Research after report shows that when women are empowered, the world gets better. When more women sit at the negotiating table, there is less war and more peace. Empowered women have fewer deaths from childbirth, and lower infant mortality. They reduce illiteracy; and USAID reports  that when women and girls reach gender equity, they could increase global GDP by $12 trillion by 2025. There’s even a strong notion women will solve the climate crisis

In 2020, however, women lost 36 years of progress due to the COVID-19 pandemic. That’s an entire generation lost, and while our problems might seem insurmountable, supporting women succeeding in our homes, offices and communities is the answer. 

Here are three easy, practical and repeatable actions we can take every day to lift the women around us. 

1. Actually talk about money 

Helping women feel confident with money is critical. The gender pay gap is real and closing at a glacial pace. White women are still decades away from equal pay, Black women are one hundred-plus years away, and Latina women two hundred-plus years away.  

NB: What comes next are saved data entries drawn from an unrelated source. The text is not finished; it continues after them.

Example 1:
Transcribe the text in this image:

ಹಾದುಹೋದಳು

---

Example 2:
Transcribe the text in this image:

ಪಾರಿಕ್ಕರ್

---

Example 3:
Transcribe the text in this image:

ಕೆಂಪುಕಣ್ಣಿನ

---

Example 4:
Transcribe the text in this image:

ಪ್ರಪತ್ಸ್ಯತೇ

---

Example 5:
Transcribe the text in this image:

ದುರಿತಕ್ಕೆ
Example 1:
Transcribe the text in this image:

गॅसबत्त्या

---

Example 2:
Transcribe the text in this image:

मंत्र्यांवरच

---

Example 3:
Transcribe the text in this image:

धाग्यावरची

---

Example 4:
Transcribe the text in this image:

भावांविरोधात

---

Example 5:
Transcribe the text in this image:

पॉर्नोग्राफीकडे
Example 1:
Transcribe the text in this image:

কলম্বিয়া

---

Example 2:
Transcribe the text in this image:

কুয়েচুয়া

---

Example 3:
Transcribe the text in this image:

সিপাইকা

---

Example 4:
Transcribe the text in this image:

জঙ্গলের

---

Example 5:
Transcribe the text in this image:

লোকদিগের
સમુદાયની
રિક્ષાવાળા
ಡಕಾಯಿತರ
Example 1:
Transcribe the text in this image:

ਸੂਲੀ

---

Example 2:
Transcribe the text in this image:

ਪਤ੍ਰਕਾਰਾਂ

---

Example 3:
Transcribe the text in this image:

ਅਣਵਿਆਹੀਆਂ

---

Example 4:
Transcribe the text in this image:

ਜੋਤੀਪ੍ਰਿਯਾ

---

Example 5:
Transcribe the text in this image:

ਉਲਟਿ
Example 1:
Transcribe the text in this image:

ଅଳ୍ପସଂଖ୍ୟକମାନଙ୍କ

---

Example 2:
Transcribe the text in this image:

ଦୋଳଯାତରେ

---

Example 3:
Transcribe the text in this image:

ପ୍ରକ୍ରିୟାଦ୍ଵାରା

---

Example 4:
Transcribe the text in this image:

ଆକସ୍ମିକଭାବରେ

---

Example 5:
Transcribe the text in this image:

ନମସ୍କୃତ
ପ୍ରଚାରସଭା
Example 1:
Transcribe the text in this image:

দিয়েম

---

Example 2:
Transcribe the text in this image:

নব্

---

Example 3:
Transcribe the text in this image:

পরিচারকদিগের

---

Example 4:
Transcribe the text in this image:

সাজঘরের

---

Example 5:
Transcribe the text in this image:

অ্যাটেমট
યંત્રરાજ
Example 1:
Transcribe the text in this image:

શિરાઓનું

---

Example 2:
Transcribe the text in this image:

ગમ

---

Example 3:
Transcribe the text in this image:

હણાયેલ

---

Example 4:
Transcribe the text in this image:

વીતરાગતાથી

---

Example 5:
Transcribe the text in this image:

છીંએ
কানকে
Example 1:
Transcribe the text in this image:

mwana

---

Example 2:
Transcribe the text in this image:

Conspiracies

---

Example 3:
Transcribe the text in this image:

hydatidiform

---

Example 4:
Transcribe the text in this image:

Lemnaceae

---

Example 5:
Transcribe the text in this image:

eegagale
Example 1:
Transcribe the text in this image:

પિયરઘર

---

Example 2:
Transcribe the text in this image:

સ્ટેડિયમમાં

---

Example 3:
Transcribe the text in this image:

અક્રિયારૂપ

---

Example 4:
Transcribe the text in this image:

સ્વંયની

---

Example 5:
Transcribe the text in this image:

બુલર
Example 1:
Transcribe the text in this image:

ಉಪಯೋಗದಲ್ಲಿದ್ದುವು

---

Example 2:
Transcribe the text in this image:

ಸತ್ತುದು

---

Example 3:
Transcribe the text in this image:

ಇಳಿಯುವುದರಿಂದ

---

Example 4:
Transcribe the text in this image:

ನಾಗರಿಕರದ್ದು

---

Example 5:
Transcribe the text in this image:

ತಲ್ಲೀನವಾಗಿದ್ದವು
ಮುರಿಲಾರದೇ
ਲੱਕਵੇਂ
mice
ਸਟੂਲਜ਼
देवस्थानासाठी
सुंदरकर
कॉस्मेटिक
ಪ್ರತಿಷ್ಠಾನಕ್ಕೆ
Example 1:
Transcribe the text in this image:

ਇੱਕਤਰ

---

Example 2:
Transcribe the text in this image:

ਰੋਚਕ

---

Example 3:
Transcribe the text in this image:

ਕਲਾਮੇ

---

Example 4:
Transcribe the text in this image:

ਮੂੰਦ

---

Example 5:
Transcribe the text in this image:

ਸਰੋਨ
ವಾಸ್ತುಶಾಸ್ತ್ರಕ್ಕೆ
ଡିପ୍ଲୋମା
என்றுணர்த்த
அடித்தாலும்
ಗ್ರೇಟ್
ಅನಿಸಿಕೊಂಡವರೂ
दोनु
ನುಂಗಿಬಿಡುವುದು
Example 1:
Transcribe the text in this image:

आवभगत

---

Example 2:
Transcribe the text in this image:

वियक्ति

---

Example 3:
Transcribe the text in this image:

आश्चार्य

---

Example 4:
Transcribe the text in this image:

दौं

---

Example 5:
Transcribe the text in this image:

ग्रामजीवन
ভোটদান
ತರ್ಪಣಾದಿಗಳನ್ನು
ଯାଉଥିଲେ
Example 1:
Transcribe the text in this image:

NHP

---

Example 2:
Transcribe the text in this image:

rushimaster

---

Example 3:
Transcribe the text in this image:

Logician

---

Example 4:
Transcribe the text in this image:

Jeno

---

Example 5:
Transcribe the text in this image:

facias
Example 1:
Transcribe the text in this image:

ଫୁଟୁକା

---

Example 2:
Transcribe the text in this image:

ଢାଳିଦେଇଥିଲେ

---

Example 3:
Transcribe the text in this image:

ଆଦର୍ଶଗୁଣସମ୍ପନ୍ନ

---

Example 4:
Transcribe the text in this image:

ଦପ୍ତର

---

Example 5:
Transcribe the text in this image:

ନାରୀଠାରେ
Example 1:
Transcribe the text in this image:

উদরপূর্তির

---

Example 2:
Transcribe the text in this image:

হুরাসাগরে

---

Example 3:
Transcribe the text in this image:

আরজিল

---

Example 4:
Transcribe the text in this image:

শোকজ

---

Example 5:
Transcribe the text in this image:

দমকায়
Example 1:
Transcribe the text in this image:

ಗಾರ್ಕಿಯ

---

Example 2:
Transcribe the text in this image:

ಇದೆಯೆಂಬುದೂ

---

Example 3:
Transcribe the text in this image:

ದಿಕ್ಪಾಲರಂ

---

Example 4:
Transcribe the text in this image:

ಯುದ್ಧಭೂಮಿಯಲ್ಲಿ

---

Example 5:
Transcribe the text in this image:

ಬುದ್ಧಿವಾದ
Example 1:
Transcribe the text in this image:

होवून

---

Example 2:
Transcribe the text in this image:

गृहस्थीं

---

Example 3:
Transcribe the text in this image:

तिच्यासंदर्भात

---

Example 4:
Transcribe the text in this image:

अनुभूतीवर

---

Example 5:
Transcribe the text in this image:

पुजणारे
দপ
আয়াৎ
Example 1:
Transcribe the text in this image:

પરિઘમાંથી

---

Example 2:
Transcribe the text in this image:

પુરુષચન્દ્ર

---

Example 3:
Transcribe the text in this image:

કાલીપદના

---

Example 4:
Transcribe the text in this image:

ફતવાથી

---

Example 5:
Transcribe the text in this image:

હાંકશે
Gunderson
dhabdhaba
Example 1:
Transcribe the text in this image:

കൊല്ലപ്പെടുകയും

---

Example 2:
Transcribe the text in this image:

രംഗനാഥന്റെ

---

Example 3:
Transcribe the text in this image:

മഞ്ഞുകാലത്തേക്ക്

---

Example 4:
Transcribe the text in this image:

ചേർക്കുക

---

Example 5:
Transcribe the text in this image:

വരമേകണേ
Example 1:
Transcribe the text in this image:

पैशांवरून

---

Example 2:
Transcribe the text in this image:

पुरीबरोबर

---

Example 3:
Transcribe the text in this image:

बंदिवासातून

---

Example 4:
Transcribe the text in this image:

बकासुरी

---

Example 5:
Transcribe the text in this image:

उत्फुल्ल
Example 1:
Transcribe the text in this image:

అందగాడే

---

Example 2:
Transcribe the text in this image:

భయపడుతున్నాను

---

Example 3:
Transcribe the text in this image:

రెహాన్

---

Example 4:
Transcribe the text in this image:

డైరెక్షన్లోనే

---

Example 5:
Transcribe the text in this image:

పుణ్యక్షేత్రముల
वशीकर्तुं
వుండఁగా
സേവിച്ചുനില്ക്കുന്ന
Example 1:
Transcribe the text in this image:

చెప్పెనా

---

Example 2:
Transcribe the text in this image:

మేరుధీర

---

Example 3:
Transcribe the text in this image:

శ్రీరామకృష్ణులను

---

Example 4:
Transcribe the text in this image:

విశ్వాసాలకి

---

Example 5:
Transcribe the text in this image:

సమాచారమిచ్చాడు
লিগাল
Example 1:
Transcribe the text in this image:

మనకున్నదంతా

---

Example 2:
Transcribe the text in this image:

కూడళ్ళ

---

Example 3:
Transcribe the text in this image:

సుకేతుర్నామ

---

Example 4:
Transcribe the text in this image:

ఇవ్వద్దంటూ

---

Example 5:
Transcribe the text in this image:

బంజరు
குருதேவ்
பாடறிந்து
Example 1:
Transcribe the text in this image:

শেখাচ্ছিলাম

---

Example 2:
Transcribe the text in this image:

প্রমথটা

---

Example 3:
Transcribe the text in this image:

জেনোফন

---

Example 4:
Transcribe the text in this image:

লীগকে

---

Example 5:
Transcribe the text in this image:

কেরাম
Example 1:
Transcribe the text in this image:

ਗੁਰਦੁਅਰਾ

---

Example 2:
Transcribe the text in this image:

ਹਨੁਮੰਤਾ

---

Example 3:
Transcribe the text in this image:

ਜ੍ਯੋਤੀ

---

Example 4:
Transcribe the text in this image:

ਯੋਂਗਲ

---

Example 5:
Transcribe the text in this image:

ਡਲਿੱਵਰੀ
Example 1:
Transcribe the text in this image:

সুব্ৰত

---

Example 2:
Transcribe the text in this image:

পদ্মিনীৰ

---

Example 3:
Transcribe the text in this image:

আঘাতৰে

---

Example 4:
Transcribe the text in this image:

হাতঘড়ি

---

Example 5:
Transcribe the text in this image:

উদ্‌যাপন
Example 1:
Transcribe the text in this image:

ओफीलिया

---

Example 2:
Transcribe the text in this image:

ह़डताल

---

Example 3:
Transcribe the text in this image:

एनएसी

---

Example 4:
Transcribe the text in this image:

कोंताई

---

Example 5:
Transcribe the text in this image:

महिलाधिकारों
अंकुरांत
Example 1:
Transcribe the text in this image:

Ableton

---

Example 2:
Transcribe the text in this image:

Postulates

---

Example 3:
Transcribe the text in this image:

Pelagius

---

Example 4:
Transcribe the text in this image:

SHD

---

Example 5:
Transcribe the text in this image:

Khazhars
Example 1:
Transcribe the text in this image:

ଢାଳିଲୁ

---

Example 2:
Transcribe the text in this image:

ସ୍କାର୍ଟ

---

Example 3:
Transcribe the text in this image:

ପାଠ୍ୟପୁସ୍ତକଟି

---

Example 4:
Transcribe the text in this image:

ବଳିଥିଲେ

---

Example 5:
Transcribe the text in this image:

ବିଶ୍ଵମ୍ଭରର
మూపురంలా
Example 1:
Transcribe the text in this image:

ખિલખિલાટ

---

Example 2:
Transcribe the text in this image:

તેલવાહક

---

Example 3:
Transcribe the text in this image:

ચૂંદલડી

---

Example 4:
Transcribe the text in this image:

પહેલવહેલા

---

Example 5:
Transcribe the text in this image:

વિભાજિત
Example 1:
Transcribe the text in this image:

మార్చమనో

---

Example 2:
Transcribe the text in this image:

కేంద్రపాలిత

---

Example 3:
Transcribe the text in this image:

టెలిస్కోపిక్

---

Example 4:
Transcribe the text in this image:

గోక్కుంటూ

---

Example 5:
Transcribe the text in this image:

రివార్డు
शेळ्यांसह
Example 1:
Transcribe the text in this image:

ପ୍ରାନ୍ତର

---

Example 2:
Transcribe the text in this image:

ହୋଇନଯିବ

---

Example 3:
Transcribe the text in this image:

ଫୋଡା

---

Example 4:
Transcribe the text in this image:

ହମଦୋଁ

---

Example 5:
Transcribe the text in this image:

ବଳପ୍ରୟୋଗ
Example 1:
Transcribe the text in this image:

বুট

One of the biggest hurdles we can help women overcome is supporting them in asking for what they are worth. When we share our own salaries and discuss strategies for asking for a raise, we increase the likelihood of her claiming what she is owed.

By talking about money often, whether that be about investing, financial news and tips, or your own level of discomfort, you create an ease that leads to more familiarity and action. 

Money is squarely about creating financial security, but it’s also about how we want the rest of the world to look. The people who have control of capital are able to decide what has value and what problems are worth solving, and women need to be part of that conversation.

2. Just say yes 

One of the simplest ways we can help another woman is just to say “yes.” Yes to an introduction. Yes to a 30-minute call. Yes to giving some advice. Yes to any request within the realm of possibility. 

It might surprise you to know that your small “yes” could be the pathway to a big new job for her and a wage rise to boot. It could be the difference between a strategic project succeeding and failing. It could be the momentum she needed to not check out of the workforce.

When we say “yes,” we never truly know the full implication of what will follow. But one thing is true by saying “yes” — you will create a shift in the universe for something good to happen. 

By bringing more awareness to saying Yes, you will help more women more often. 

3. Take a stand

There will be times when taking a stand is the only choice left to make. We can help another woman help herself. We can create potential opportunities for her growth. We can share our wisdom and advice, but there will come a time when the only thing left to do is to stand up for her!

That might look like confronting senior management to improve your organization’s diversity, it might be reporting bias, or it might be by advocating for a female hire. It might also look like calling on other women for their opinion in a meeting, crediting a female colleague for her idea, or asking a male colleague to get coffee for guests or to take notes instead of the young woman who always volunteers to help. 

Standing up for her means doing so in big and small ways, but it requires our willingness to take action and to also potentially face the consequences. Taking a stand comes with risks, and that’s something we all need to weigh as we decide which course of action to take.

There is no silver bullet for tackling inequality and our global grand challenges, but when each of us can take advancing women and girls into our own hands, we can get pretty darn close. We all must strive to bring forward more empowered women. 

 

Jane Finette is the founder and executive director of The Coaching Fellowship, a nonprofit organization dedicated to the development of young women leaders in social change. A leadership expert and Certified Professional Co-Active Coach (CPCC), Finette has dedicated her life to achieving equality for women — empowering them to create impact and build the world of tomorrow, today. Her first book, “Unlocked: How Empowered Women Empower Women,” is launching this week.